India was surprised when Pakistan later went public about this, the sources said, putting out not one but two press releases. Later that night, however, the Army chief forced the government to rescind the decision. The Indian side was told at 2 a.m. on Saturday that Pakistan was sending its army chief’s plane later that morning to pick up Mr. Qureshi, who was still in India, and taken by surprise by the summons he received.
It was precisely at this time, the sources said, that stories began appearing in Pakistani newspapers like the Frontier Post and Pakistan Observer that Mr. Mukherjee had been peremptory and rude in his telephone call. And then Geo TV ran a story about troops being moved to the border.
“It was clear to us that the Pakistan Army was trying to create a sense of military hysteria.”
According to the Indian sources, the military in Pakistan appears to be acting out of three motivations. First, they wish to divert international concern away from the Mumbai attacks and the role of Pakistan-based terrorists towards a more general concern about India-Pakistan tension.
Second, they wanted to send a message to India that “you can talk all you like to Zardari and the civilian government but nothing will change.”

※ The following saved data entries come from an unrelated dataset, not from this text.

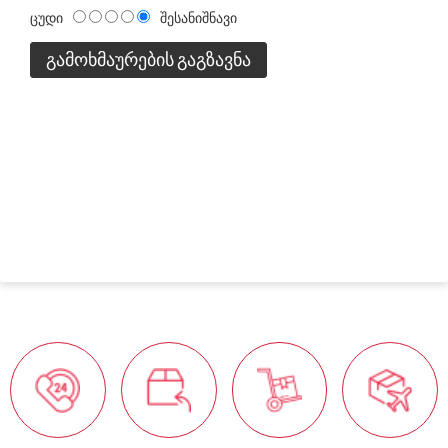
ცუდი
შესანიშნავი
ᲒᲐᲛᲝᲮᲛᲐᲣᲠᲔᲑᲘᲡ ᲒᲐᲒᲖᲐᲕᲜᲐ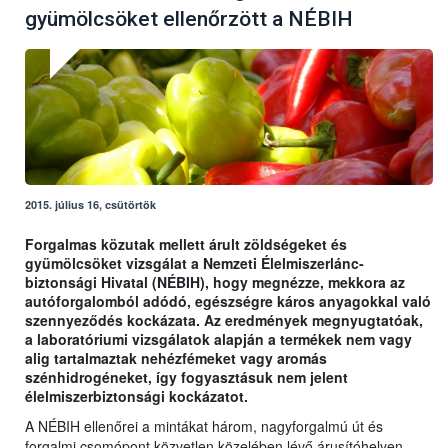
gyümölcsöket ellenőrzött a NÉBIH
2015. július 16, csütörtök
Forgalmas közutak mellett árult zöldségeket és
gyümölcsöket vizsgálat a Nemzeti Élelmiszerlánc-
biztonsági Hivatal (NÉBIH), hogy megnézze, mekkora az
autóforgalomból adódó, egészségre káros anyagokkal való
szennyeződés kockázata. Az eredmények megnyugtatóak,
a laboratóriumi vizsgálatok alapján a termékek nem vagy
alig tartalmaztak nehézfémeket vagy aromás
szénhidrogéneket, így fogyasztásuk nem jelent
élelmiszerbiztonsági kockázatot.
A NÉBIH ellenőrei a mintákat három, nagyforgalmú út és
forgalmi csomópont közvetlen közelében lévő árusítóhelyen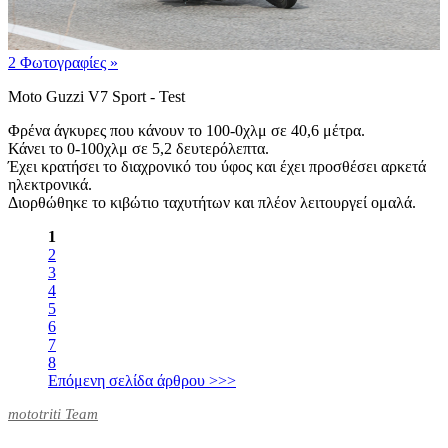
2 Φωτογραφίες
»
Moto Guzzi V7 Sport - Test
Φρένα άγκυρες που κάνουν το 100-0χλμ σε 40,6 μέτρα.
Κάνει το 0-100χλμ σε 5,2 δευτερόλεπτα.
Έχει κρατήσει το διαχρονικό του ύφος και έχει προσθέσει αρκετά
ηλεκτρονικά.
Διορθώθηκε το κιβώτιο ταχυτήτων και πλέον λειτουργεί ομαλά.
1
2
3
4
5
6
7
8
Επόμενη σελίδα άρθρου >>>
mototriti Team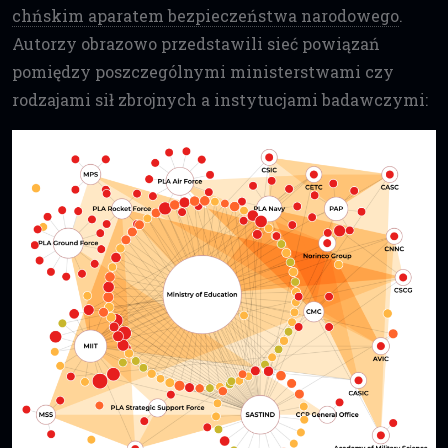
chńskim aparatem bezpieczeństwa narodowego
.
Autorzy obrazowo przedstawili sieć powiązań
pomiędzy poszczególnymi ministerstwami czy
rodzajami sił zbrojnych a instytucjami badawczymi: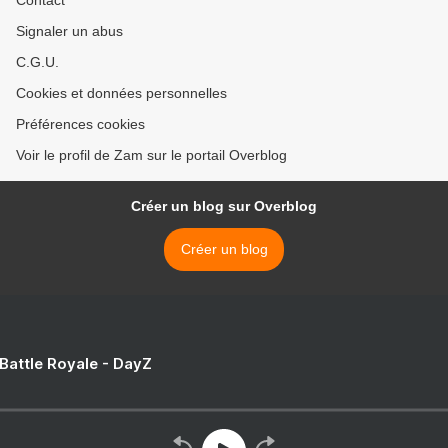
Contact
Signaler un abus
C.G.U.
Cookies et données personnelles
Préférences cookies
Voir le profil de Zam sur le portail Overblog
Créer un blog sur Overblog
Créer un blog
 Battle Royale - DayZ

The third reason, the sources said, was that the Pakistan army “needs a way out of the unpopular war it is fighting under U.S. pressure in FATA and Wana. They really have a problem and need a diversion. Thanks to the war on terror and the Musharraf legacy, for the first time in the history of Pakistan, the army is unpopular inside the country. They are in trouble.” India was determined to take these broad motivations into account as it crafted its response to Pakistan, the sources said. “We believe the civilian government is not involved. And it could be that the ultimate aim of this entire exercise could also be for the military in Pakistan to take power again in the name of dealing with an India crisis.” Though this would not happen overnight, the sources said this “would be the wrong outcome for [India] and so we are not going to [help them escalate].”
India’s goals were narrowly focused on getting the Jamaat-ud-Dawa — the parent organisation of the LeT — banned as a terror organisation and its leader, Hafiz Saeed, dealt with. It was significant that unlike other groups such as the Jaish-e-Mohammed, the LeT had never attacked Pakistan establishment targets. “So the relations between the LeT and the ISI are very intimate,” the sources added.

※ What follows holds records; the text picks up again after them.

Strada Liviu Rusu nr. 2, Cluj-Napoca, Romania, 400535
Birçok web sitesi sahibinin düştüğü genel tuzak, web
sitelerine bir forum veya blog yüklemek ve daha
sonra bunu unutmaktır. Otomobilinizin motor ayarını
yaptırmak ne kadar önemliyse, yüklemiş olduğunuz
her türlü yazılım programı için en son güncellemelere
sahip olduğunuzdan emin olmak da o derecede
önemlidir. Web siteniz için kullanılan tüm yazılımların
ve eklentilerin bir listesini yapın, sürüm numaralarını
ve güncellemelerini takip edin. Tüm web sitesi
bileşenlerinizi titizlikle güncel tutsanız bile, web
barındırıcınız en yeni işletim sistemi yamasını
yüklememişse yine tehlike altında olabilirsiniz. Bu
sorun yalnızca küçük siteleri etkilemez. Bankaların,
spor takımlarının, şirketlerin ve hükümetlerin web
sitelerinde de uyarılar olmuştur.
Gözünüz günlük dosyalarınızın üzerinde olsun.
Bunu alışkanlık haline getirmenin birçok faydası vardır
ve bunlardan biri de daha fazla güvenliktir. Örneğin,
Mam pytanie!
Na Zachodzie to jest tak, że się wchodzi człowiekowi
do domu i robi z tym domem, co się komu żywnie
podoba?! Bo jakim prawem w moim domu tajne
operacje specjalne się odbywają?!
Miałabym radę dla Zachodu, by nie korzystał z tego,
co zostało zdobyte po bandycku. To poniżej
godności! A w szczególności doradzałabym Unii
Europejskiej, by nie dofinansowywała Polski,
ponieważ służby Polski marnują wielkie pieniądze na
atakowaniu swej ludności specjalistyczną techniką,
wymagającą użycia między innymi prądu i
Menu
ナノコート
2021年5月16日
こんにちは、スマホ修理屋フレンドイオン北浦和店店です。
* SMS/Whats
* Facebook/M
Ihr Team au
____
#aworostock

While the U.S. had shared crucial intelligence with India, the sources said no one should overestimate what Washington was likely to do. They said U.S. Joint Chief of staff Admiral Mike Mullen had delivered a tougher message to Islamabad than even Secretary of State Condoleezza Rice. “Don’t argue with me, he told them when they denied responsibility,” the sources said, “I have the proof.” “At the same time, this is an administration that worked with and invested in [Pakistan army chief] Ashfaq Parvez Kayani. So you can’t expect them to admit they were wrong to have faith in him.”
India had no intention of sharing the evidence it had with the Pakistani side, the sources said.

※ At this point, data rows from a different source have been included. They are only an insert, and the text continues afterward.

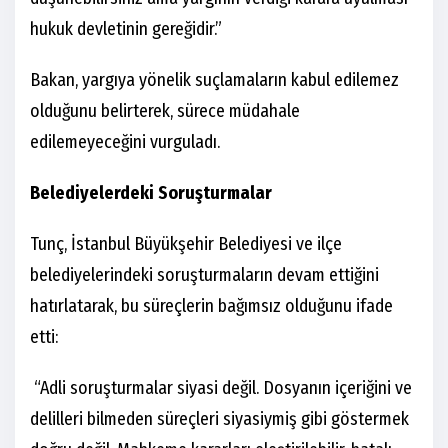
hukuk devletinin gereğidir.”
Bakan, yargıya yönelik suçlamaların kabul edilemez
olduğunu belirterek, sürece müdahale
edilemeyeceğini vurguladı.
Belediyelerdeki Soruşturmalar
Tunç, İstanbul Büyükşehir Belediyesi ve ilçe
belediyelerindeki soruşturmaların devam ettiğini
hatırlatarak, bu süreçlerin bağımsız olduğunu ifade
etti:
“Adli soruşturmalar siyasi değil. Dosyanın içeriğini ve
delilleri bilmeden süreçleri siyasiymiş gibi göstermek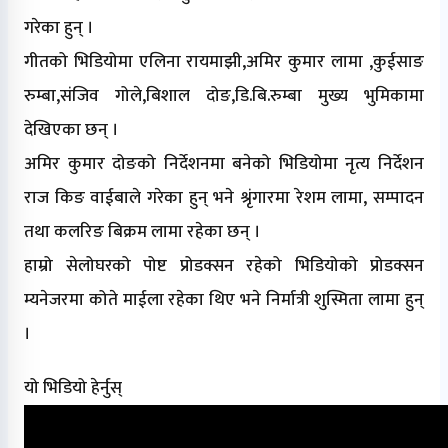
गरेका हुन् ।
गीतको भिडियोमा एलिना रायमाझी,अमिर कुमार लामा ,कुईसाङ
रुम्बा,संजिव गोले,बिशाल दोङ,डि.बि.रुम्बा मुख्य भुमिकामा
देखिएका छन् ।
अमिर कुमार दोङको निर्देशनमा बनेको भिडियोमा नृत्य निर्देशन
राज किङ वाईबाले गरेका हुन् भने श्रृंगारमा रेशम लामा, सम्पादन
तथा कलरिङ बिक्रम लामा रहेका छन् ।
हाम्रो सेलोघरको पोष्ट प्रोडक्सन रहेको भिडियोको प्रोडक्सन
म्यनेजरमा कोते माईला रहेका थिए भने निर्मात्री शुस्मिता लामा हुन्
।
यो भिडियो हेर्नुस्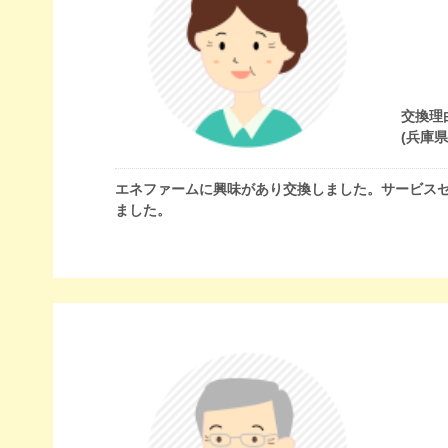
交換理
(兵庫
エネファームに興味があり交換しました。サービスセ
ました。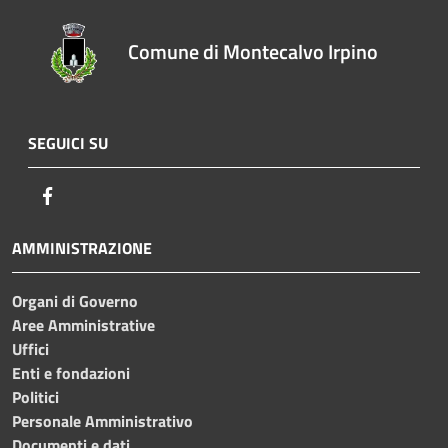
Comune di Montecalvo Irpino
SEGUICI SU
Facebook
AMMINISTRAZIONE
Organi di Governo
Aree Amministrative
Uffici
Enti e fondazioni
Politici
Personale Amministrativo
Documenti e dati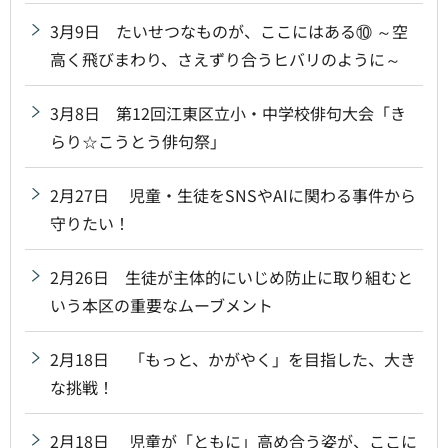
3月9日 たいせつなものが、ここにはある⑩ ～空
高く飛びまわり、さえずり合うヒバリのように～
3月8日 第12回江東区立小・中学校俳句大会「き
らり☆こうとう俳句祭」
2月27日 児童・生徒をSNSやAIに関わる事件から
守りたい！
2月26日 生徒が主体的にいじめ防止に取り組むと
いう本区の重要なムーブメント
2月18日 「もっと、かがやく」を目指した、大き
な挑戦！
2月18日 児童が「ともに」高め合う姿が、ここに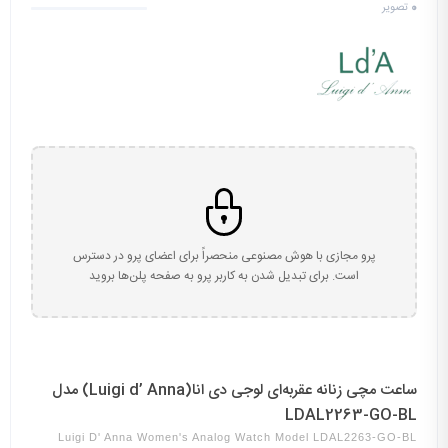
0
تصویر
پرو مجازی با هوش مصنوعی منحصراً برای اعضای پرو در دسترس
است. برای تبدیل شدن به کاربر پرو به صفحه پلن‌ها بروید
ساعت مچی زنانه عقربه‌ای لوجی دی انا(Luigi d’ Anna) مدل
LDAL2263-GO-BL
Luigi D' Anna Women's Analog Watch Model LDAL2263-GO-BL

“We will leave it to the Americans to show them any proof they want.” Dr. Rice had been told during her visit to New Delhi on Wednesday that America had levers of influence over Pakistan which India didn’t. “So please use them,” we told her.
Even though American citizens had been killed in the Mumbai attacks, the sources said India “can’t expect the U.S. to do what suits us.” The Americans, they said, would play this for what suits them — to say, “OK, little boys, don’t fight, we’ll help you sort things out.”